I am using google cloud Dataproc Spark cluster to run Spark streaming job, which reads data from multiple PubSub subscriptions and writes into BigQuery. The PubSub has 5 million elements, with sliding window of 2 mins and batch/window of 30 sec, I am getting only approximately 200,000 elements per batch. I wish to get all 5 million in first batch. The size of each element is approximately 140 bytes and is in Avro message format.

I have achieved speed of 1 million elements per second in Dataflow, but want to do the same with Dataproc. I tried with autoscaling option of Dataproc and also tried with the same Beam pipeline code which worked on Dataflow. If I increase number of subscriptions then it may give me more throughput. Is it possible to get 1M elements / sec throughput from a single subscription?

The following is my Scala code :

// Reading from multiple PubSub.
for (a <- 0 to Integer.parseInt(subs)) {
  logger.info("SKCHECK : Creating stream : " + subscription + a)
  val everysub  = PubsubUtils.createStream(
      ssc, projectId, None, subscription + a,
      SparkGCPCredentials.builder.jsonServiceAccount(jsonPath).build(),
      StorageLevel.MEMORY_ONLY_SER).map(message => {
          // Method to send avro bytes message and get row
          val row : Row = avroMsgToRow(message.getData())
          row
      })
}

My build.sbt looks like:

    libraryDependencies ++= Seq(
      "org.apache.spark" %% "spark-core" % sparkVersion,
      "org.apache.spark" %% "spark-sql" % sparkVersion,
     // "org.apache.spark" %% "spark-mllib" % sparkVersion,
      "org.apache.spark" %% "spark-streaming" % sparkVersion,
     // "org.apache.spark" %% "spark-hive" % sparkVersion,
      "com.google.cloud" % "google-cloud-bigquery" % bigQueryVersion,
      "com.google.apis" % "google-api-services-bigquery" % googleApiBigQueryVersion,
      "com.google.cloud" % "google-cloud-nio" % gcsNioVersion,
      "com.sksamuel.avro4s" %% "avro4s-core" % avro4sVersion
    )

    // https://mvnrepository.com/artifact/com.google.cloud.bigdataoss/bigquery-connector
    libraryDependencies += "com.google.cloud.bigdataoss" % "bigquery-connector" % "0.10.0-hadoop2"

    // https://mvnrepository.com/artifact/com.spotify/spark-bigquery
    libraryDependencies += "com.spotify" %% "spark-bigquery" % "0.2.2"

    libraryDependencies += "com.google.apis" % "google-api-services-pubsub" % "v1-rev425-1.25.0"

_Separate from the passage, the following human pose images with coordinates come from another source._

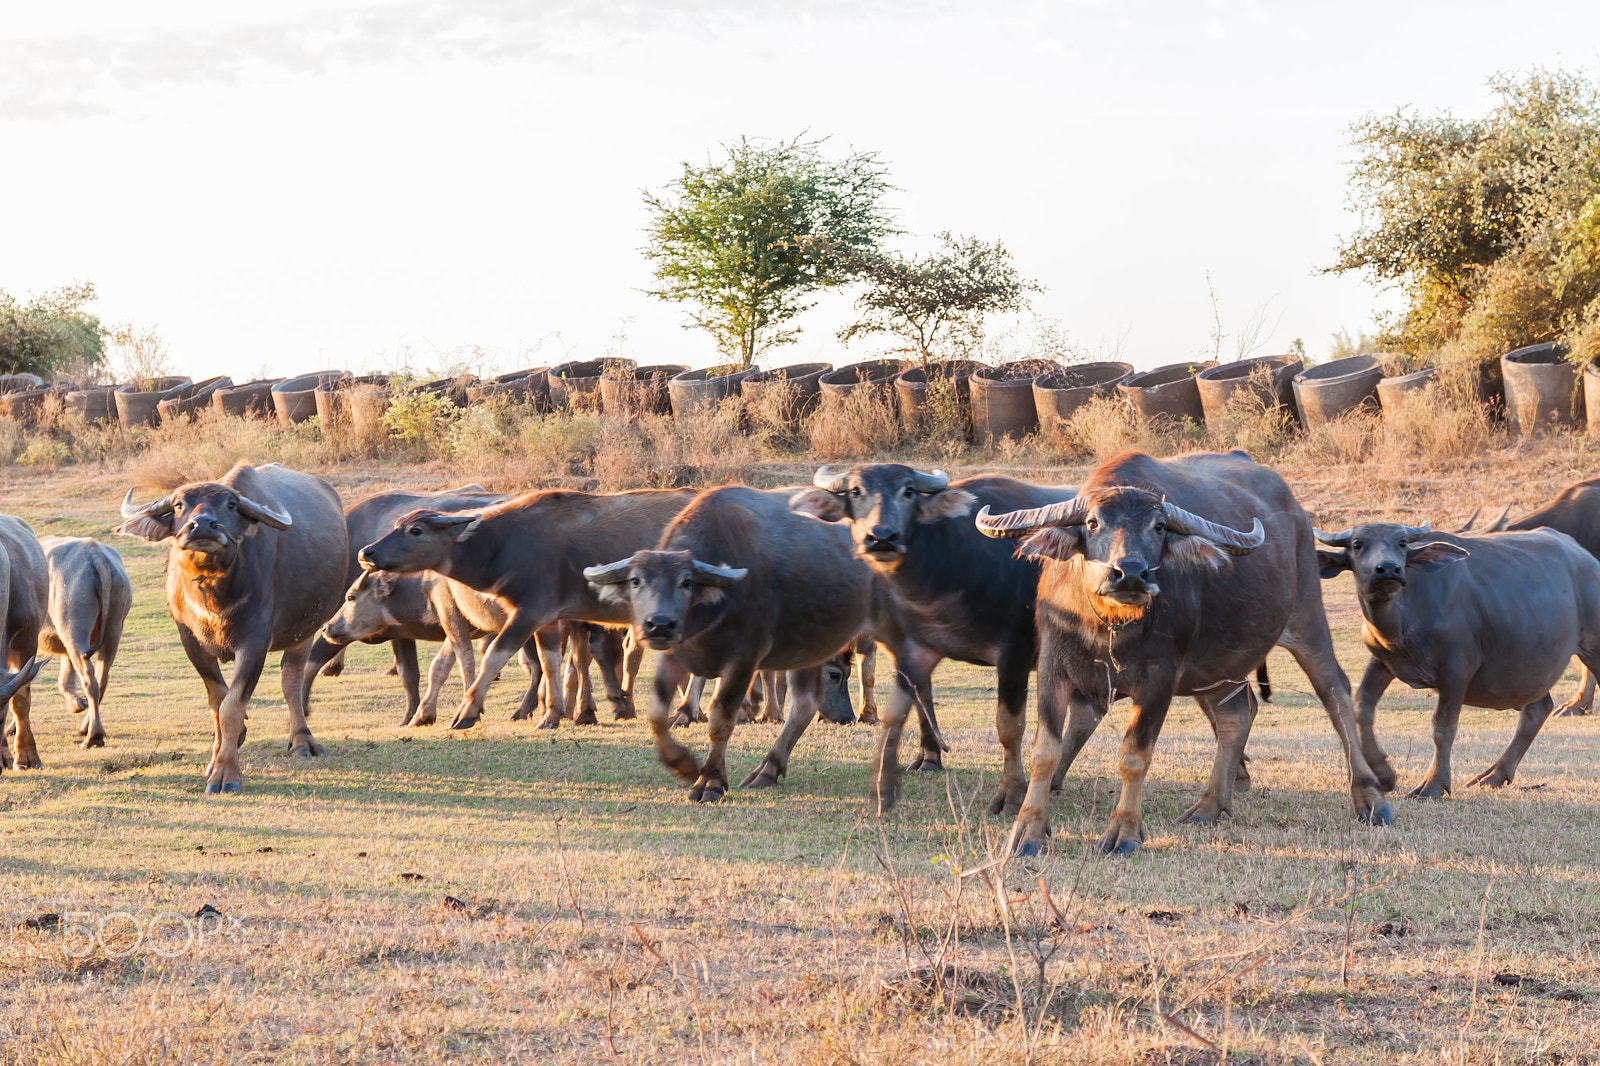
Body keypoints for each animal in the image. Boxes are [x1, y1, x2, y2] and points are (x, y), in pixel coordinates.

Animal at [38, 536, 132, 748]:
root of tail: (96, 556)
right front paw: (77, 704)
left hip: (73, 614)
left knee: (89, 677)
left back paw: (93, 737)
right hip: (115, 621)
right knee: (101, 677)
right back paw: (86, 725)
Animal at [118, 462, 346, 793]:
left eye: (230, 505)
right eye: (179, 504)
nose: (202, 526)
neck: (214, 593)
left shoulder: (254, 643)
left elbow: (232, 707)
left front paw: (225, 773)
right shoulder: (190, 641)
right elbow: (217, 701)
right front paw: (221, 753)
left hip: (304, 630)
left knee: (291, 681)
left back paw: (302, 741)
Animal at [976, 449, 1393, 856]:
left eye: (1159, 527)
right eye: (1092, 523)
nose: (1131, 573)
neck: (1107, 624)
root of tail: (1298, 515)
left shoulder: (1160, 678)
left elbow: (1134, 756)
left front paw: (1124, 832)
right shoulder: (1053, 668)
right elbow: (1045, 750)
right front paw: (1028, 831)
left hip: (1306, 615)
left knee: (1335, 692)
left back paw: (1370, 798)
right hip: (1218, 662)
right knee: (1237, 713)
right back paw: (1209, 806)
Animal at [1316, 522, 1600, 796]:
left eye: (1402, 543)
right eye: (1357, 544)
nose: (1388, 569)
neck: (1403, 621)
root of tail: (1587, 559)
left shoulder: (1456, 671)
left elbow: (1443, 727)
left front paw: (1433, 785)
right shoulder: (1382, 662)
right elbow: (1362, 707)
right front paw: (1383, 772)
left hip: (1589, 648)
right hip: (1525, 670)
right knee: (1537, 709)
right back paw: (1494, 776)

    // https://mvnrepository.com/artifact/org.apache.bahir/spark-streaming-pubsub
    libraryDependencies += "org.apache.bahir" %% "spark-streaming-pubsub" % "2.3.0"

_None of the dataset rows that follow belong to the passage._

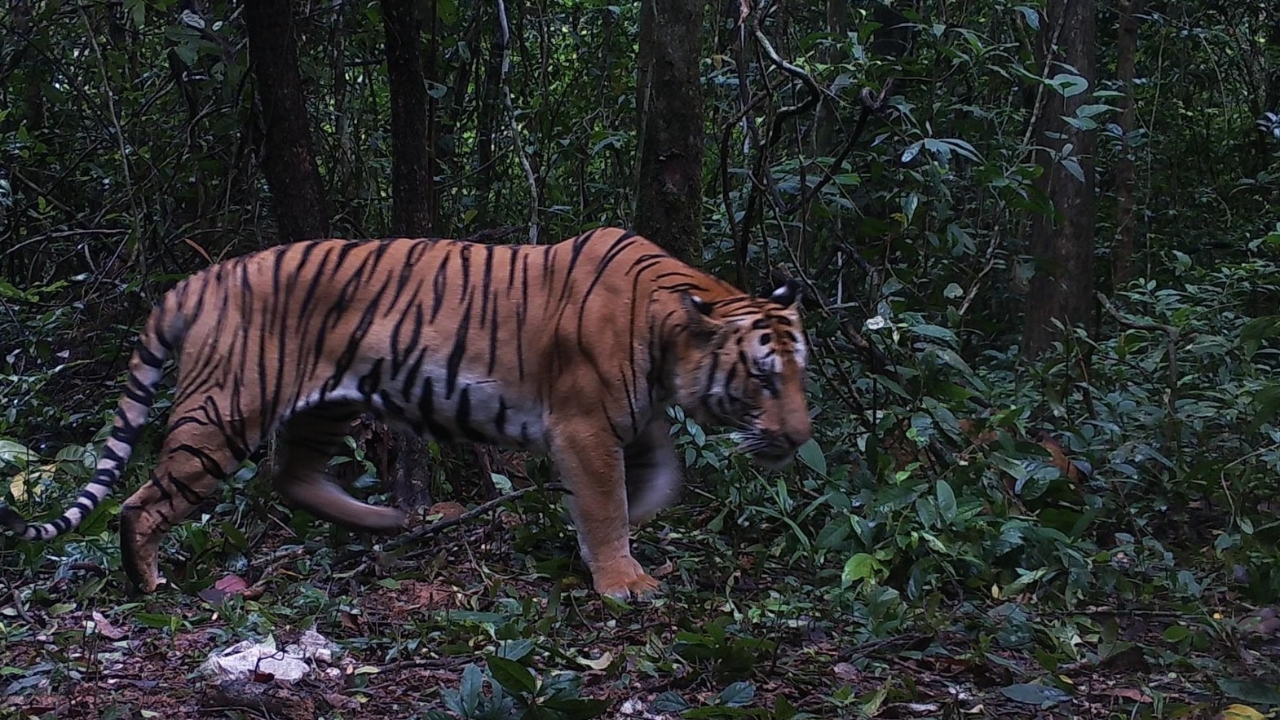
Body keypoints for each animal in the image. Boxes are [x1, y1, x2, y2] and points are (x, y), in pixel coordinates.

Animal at [0, 226, 814, 597]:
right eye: (764, 378)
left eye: (801, 373)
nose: (803, 437)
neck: (672, 330)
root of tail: (200, 279)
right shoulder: (584, 425)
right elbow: (607, 500)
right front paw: (623, 579)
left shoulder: (634, 421)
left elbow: (655, 484)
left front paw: (619, 540)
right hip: (222, 412)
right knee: (143, 501)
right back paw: (148, 583)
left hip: (326, 405)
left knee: (293, 478)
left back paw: (398, 520)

    // https://mvnrepository.com/artifact/org.scala-lang/scala-library
    libraryDependencies += "org.scala-lang" % "scala-library" % "2.10.0-M3"

    // https://mvnrepository.com/artifact/org.apache.spark/spark-avro
    libraryDependencies += "org.apache.spark" %% "spark-avro" % "2.4.0"

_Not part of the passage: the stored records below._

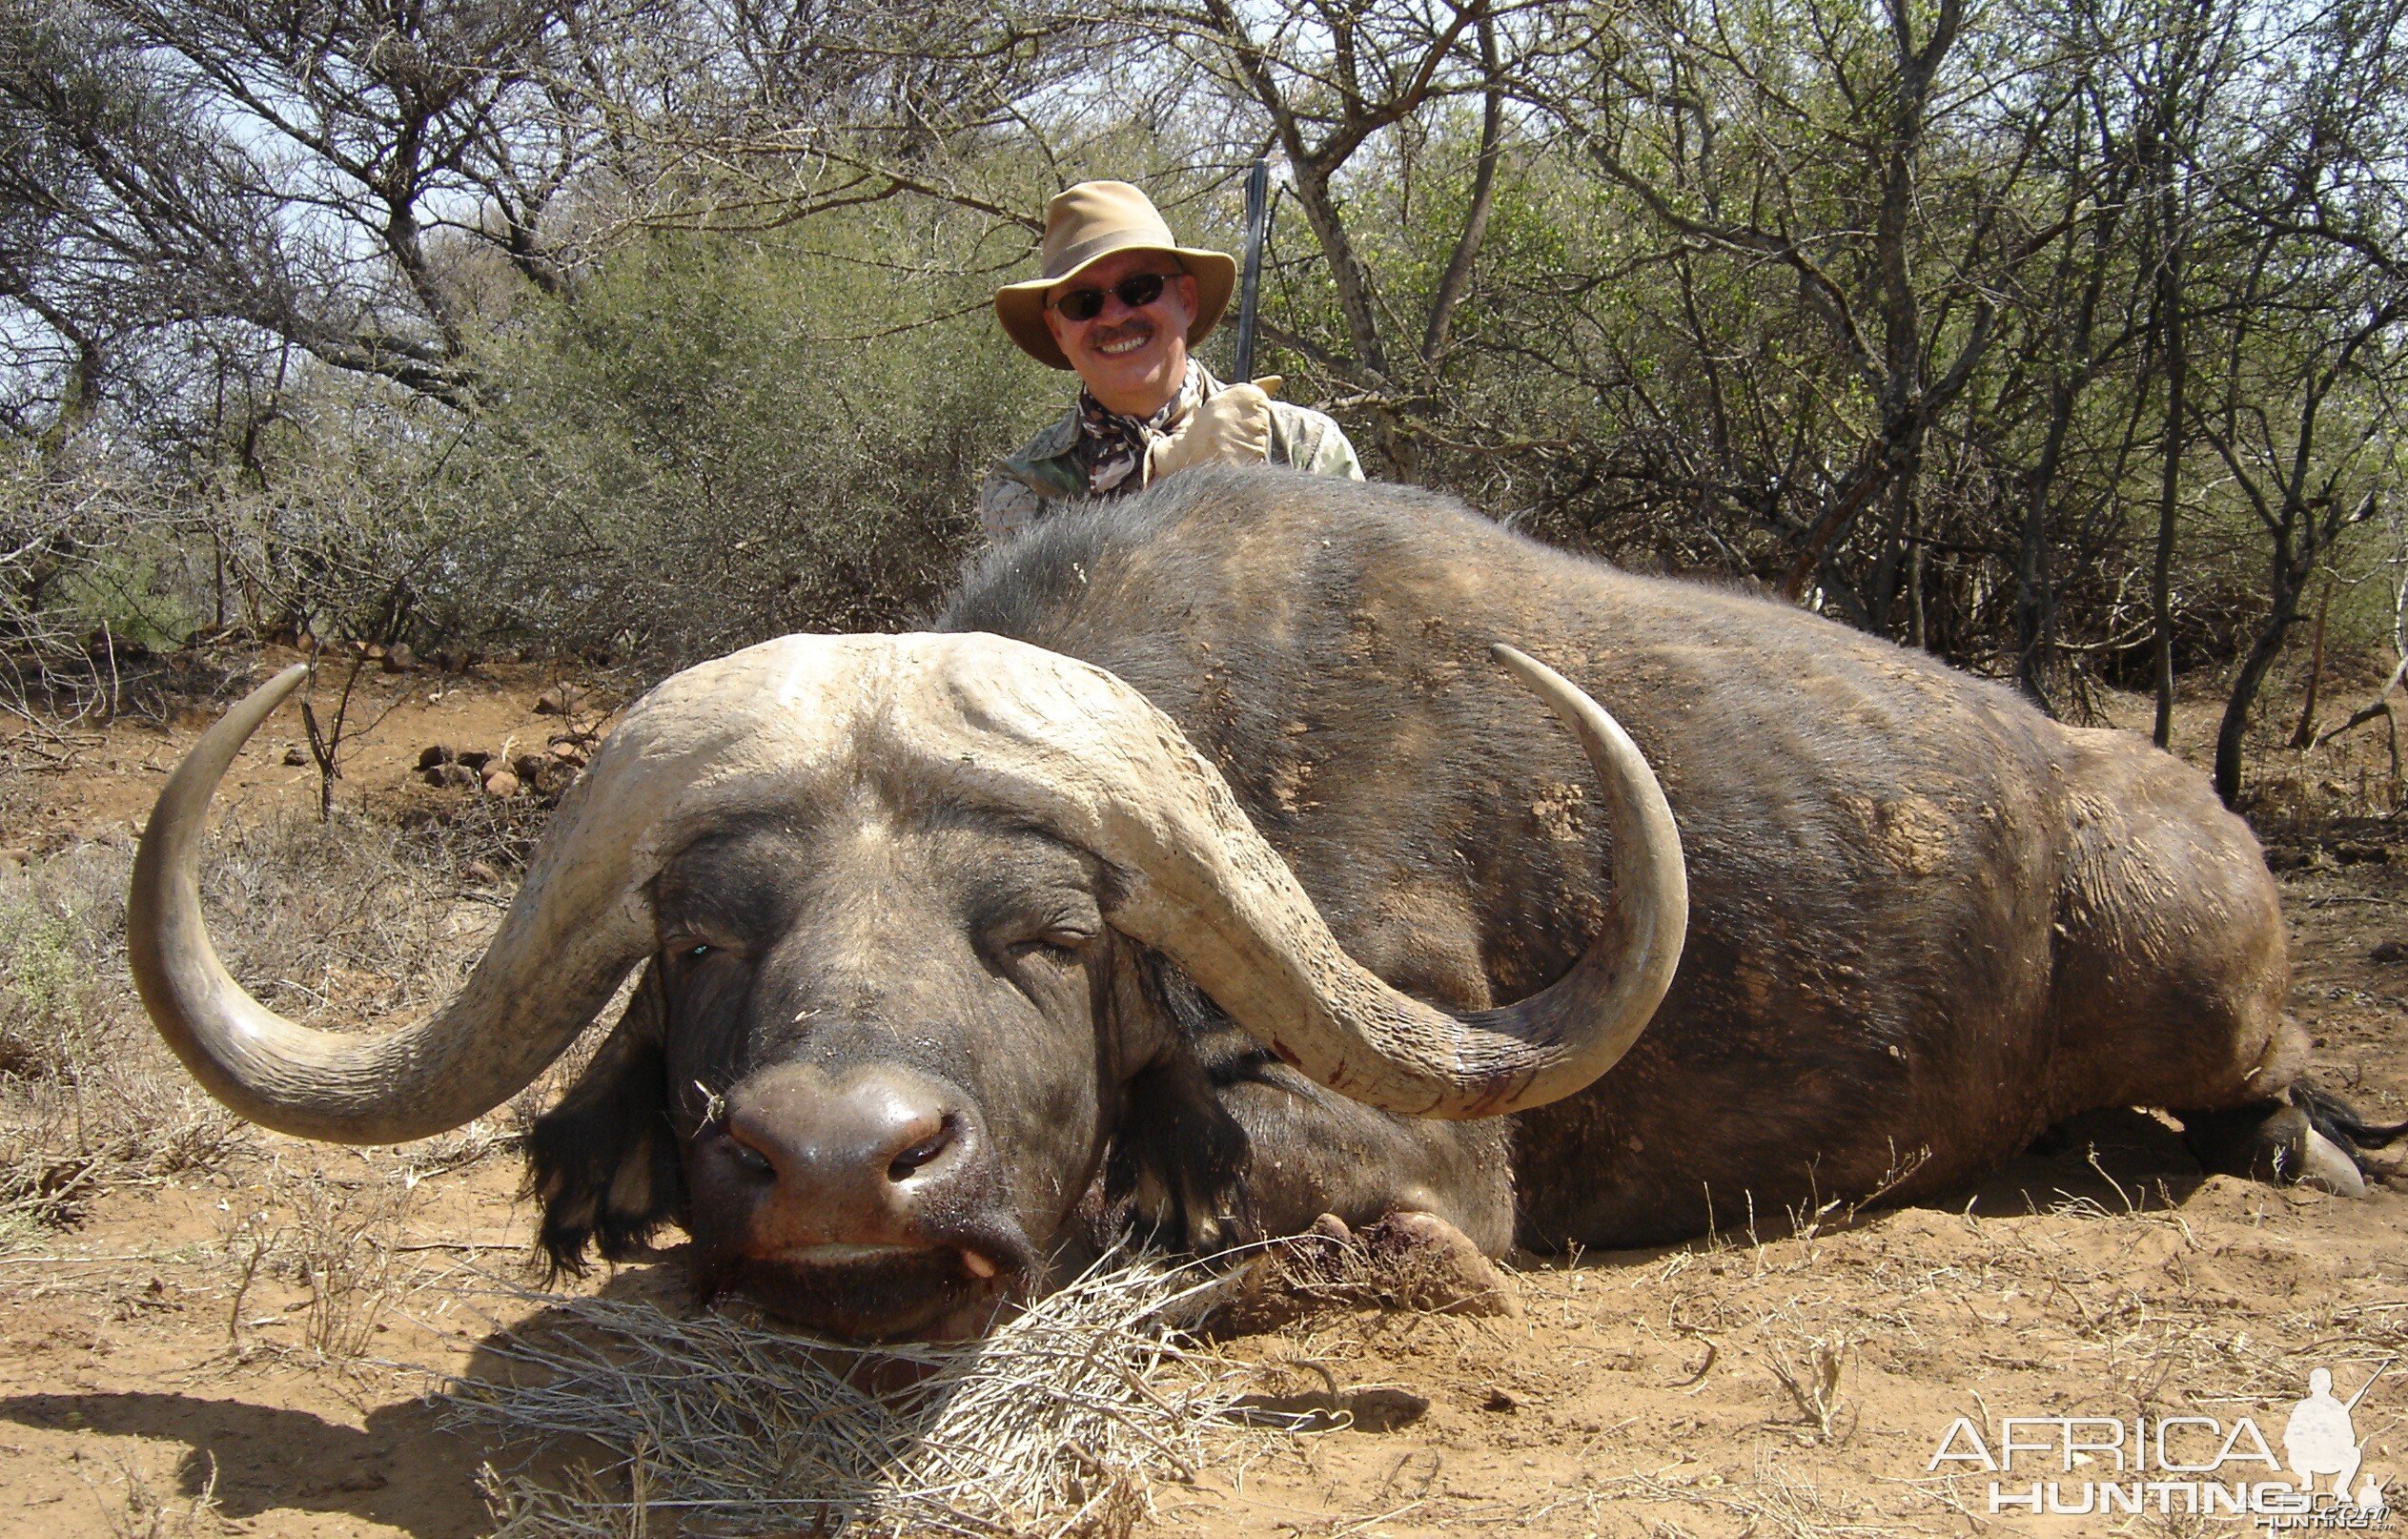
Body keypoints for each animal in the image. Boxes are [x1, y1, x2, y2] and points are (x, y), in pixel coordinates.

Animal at [127, 467, 2388, 1339]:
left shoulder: (1423, 1145)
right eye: (698, 941)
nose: (841, 1165)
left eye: (1048, 937)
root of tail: (2141, 794)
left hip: (2213, 995)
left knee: (2264, 1091)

Let me know if you need any more information.

I expect to get data ingestion speed of 1 million elements per second with single PubSub subscription.

1
Facing same issue with bahir library. were you able to identify the issue?vinisha

1 Answers

0
votes

I think you need to first identify the bottleneck with your Spark Streaming job. Is it CPU bound, memory bound, IO bound or because of some parameters of Spark which cause it didn't fully utilize the resources? I'd suggest you start by checking resource utilization and then try different machine types.